Fellow collectors from all over the globe have been amazed by his know-ledge, and lecturers at Portsmouth University have even invited him down to look at their department with a view to joining them in two years' time.
The Walton Community School pupil said: "I started when I was four-and-a-half after I found a bird footprint in sediment rock.

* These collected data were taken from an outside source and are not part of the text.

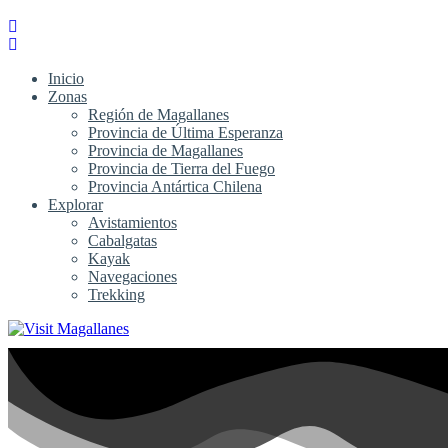
Inicio
Zonas
Región de Magallanes
Provincia de Última Esperanza
Provincia de Magallanes
Provincia de Tierra del Fuego
Provincia Antártica Chilena
Explorar
Avistamientos
Cabalgatas
Kayak
Navegaciones
Trekking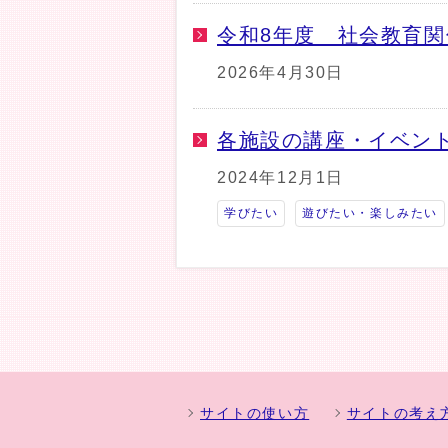
令和8年度 社会教育
2026年4月30日
各施設の講座・イベン
2024年12月1日
学びたい
遊びたい・楽しみたい
サイトの使い方
サイトの考え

I have been hooked ever since."
Jamie took the fossil to a museum and discovered it was a 120 million-year-old Cretaceous bird track.
Ever since that trip, Jamie has been searching for fossils and adding to his swelling collection.
His parents, Lorraine and Gary, and his sister, Leanne (21), are forever stumbling over rocks and stones that have been stored around their home in Canwell, Werrington, Peterborough, and Jamie has trouble even getting through the door to his bedroom.
Now the exhibits are even spilling out into the garden, which resembles a scene from dinosaur movie Jurassic Park.
And Jamie will soon be the proud owner of a phytosaur skeleton, which is being delivered to him in pieces and will be three times the size of a crocodile.
He said: "Some days I can't even get into my bed – they're everywhere.
Luckily we've got quite a big garden and lots of cupboards to keep them in."
Jamie has already made some significant finds on his hunts, and plans to carry on his work for the rest of his life.
His favourite fossil is a newly discovered shrimp species, which dates back to the Jurassic period, 160 million years ago.
He said: "I get pretty excited when I find a fossil. I spend all day on a site – up to 12 hours searching.
"I definitely want to be a Palaeontologist and work in Montana, in the USA – that's where they find all the Tyrannosaurus Rexs."
His fantastic collection already leaves other collectors green with envy, but Jamie says his ultimate dream would be to dig up an as yet undiscovered dinosaur.
Jamie has recorded all of his finds onto CDs, and has now got more than 20 of them filled with documentation.
Mum Lorraine said: "I'm amazed with him, I really am. He has so much knowledge – it's so nice that he has an interest.
"His bedroom is filled with fossils – I'm terrified that they will come through the ceiling."
Dr David Martill, School of Earth and Environmental Sciences at Portsmouth University, said: "We have invited Jamie to come and have a chat and see the department and facilities and also to see if he is making the right sort of choices of A-levels."